Your reply should be only the number of lines in the records that contain the word "luận".
SUPPLIED INFORMATION below:
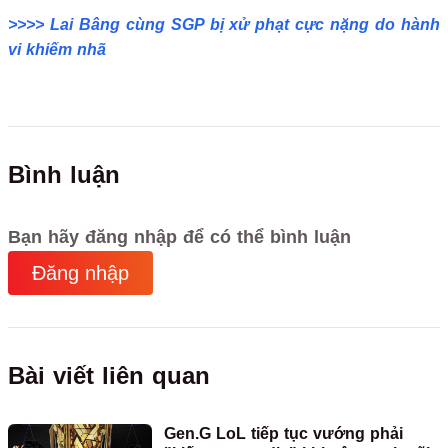
>>>> Lai Bâng cùng SGP bị xử phạt cực nặng do hành
vi khiếm nhã
Bình luận
Bạn hãy đăng nhập để có thể bình luận
Đăng nhập
Bài viết liên quan
Gen.G LoL tiếp tục vướng phải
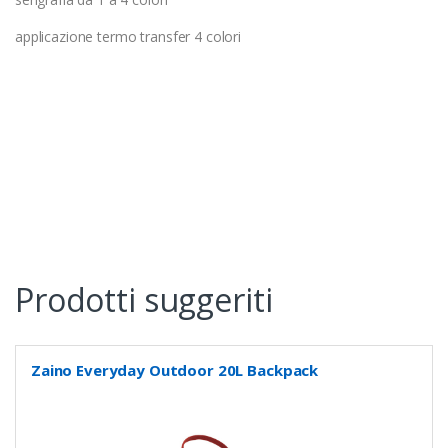
applicazione termo transfer 4 colori
Prodotti suggeriti
Zaino Everyday Outdoor 20L Backpack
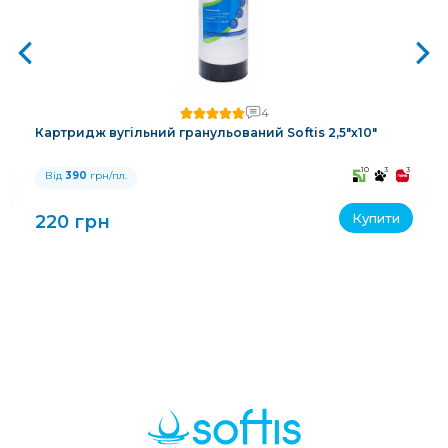
4
Картридж вугільний гранульований Softis 2,5"х10"
3
10
3
3
Від
390
грн/пл.
Купити
220 грн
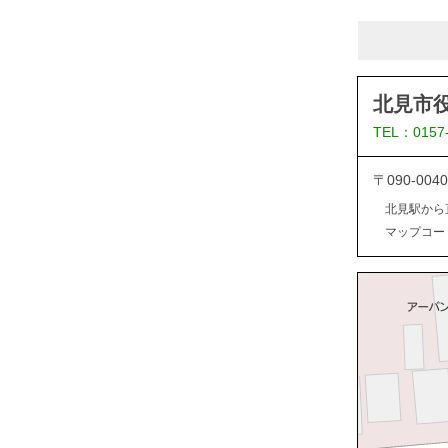
北見市
TEL：0157
〒090-0
北見駅から
マップコード：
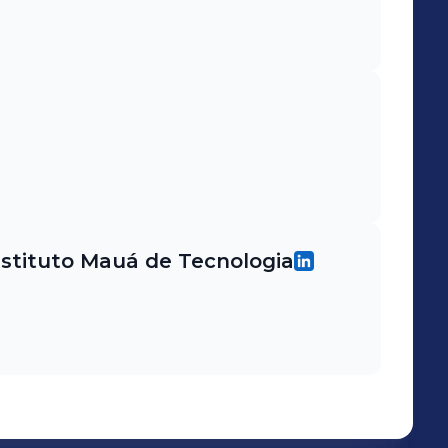
Instituto Mauá de Tecnologia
End of SUPPLIED INFORMATION.
**RESPONSE BOX**
2